If the court agrees with the petition, they will grant an order officially appointing the prospective guardian. That person will then be responsible for managing the ward’s affairs and making an annual accounting of what they do for the ward each year to the court. If the court does not agree with the petition, they will not issue an order. In that case, the petitioners have the right to appeal that decision to a higher Court.
Are there any alternatives to guardianship? How do I avoid needing adult guardianship in the future?

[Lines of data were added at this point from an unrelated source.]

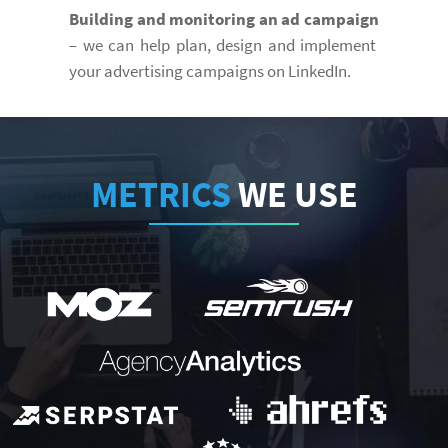
Building and monitoring an ad campaign
– we can help plan, design and implement
your advertising campaigns on LinkedIn.
METRICS
WE USE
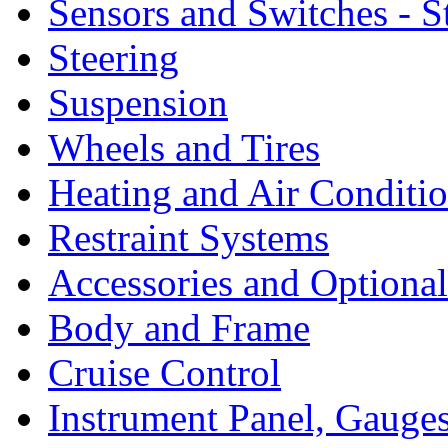
Sensors and Switches - S
Steering
Suspension
Wheels and Tires
Heating and Air Conditi
Restraint Systems
Accessories and Optiona
Body and Frame
Cruise Control
Instrument Panel, Gauges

Yes, there are alternatives to adult guardianship, which our attorneys can help you pursue. Many of these measures should be established in advance of a person’s need for guardianship, as part of standard estate planning. They include:
- Power of Attorney: One way to avoid guardianship is by setting up a document called a power of attorney. This document will grant a trusted friend or loved one the ability to make decisions on your behalf in the event that you become incapacitated. You can opt to include a Health Care Power of Attorney, which gives that person the ability to make medical decisions, a Financial Power of Attorney, which gives that person the ability to make decisions about your finances, assets, and property, or both. In cases where Powers of Attorney have already been established, there is usually no need to appoint a guardian.
- Trusts: If you want to avoid the need for a financial guardianship, you can utilize a trust. A trust is a legal vehicle that can hold and legally “own” your assets, as managed by a trusted third party (a “trustee”). If you put your assets into a trust, you are far less likely to need financial guardianship at any point.
- Joint Assets: Another way to avoid the need for financial guardianship is to hold joint assets, or placing all your assets in accounts that are owned jointly by you and another person. Usually this is done with a spouse, but it can be done with anyone close to you. This prevents you from needing a guardian to manage your accounts for you, since there is already someone who is legally allowed to do so.
Putting these measures in place now is likely to be far easier, cheaper and less stressful than going through the guardianship process after someone has already become incapacitated.
What are the benefits of hiring an attorney to help me handle an adult guardianship?
Technically, it is not legally required to hire an attorney to handle an adult guardianship case. However, it is very highly recommended to have an attorney working with you throughout the process, ideally from the beginning of the case. The standard of proof for the appointment of a guardian is the same whether you have an attorney or not—meaning that they require you to meet the standards an attorney could meet, whether or not you have one.
Petitioning for the appointment of an adult guardian, and then actually serving as an adult guardian, is hard in any case. No one wants to surrender their independence, and no one wants to take away the independence of a loved one. Hiring an attorney can make the process far easier and ensure that basic errors aren’t made in the process that might complicate things down the line. They can assist you from start to finish, from filing the initial Petition and finding a reliable medical expert to representing you in Court, helping you observe your fiduciary and legal obligations, and helping you with your annual accounting.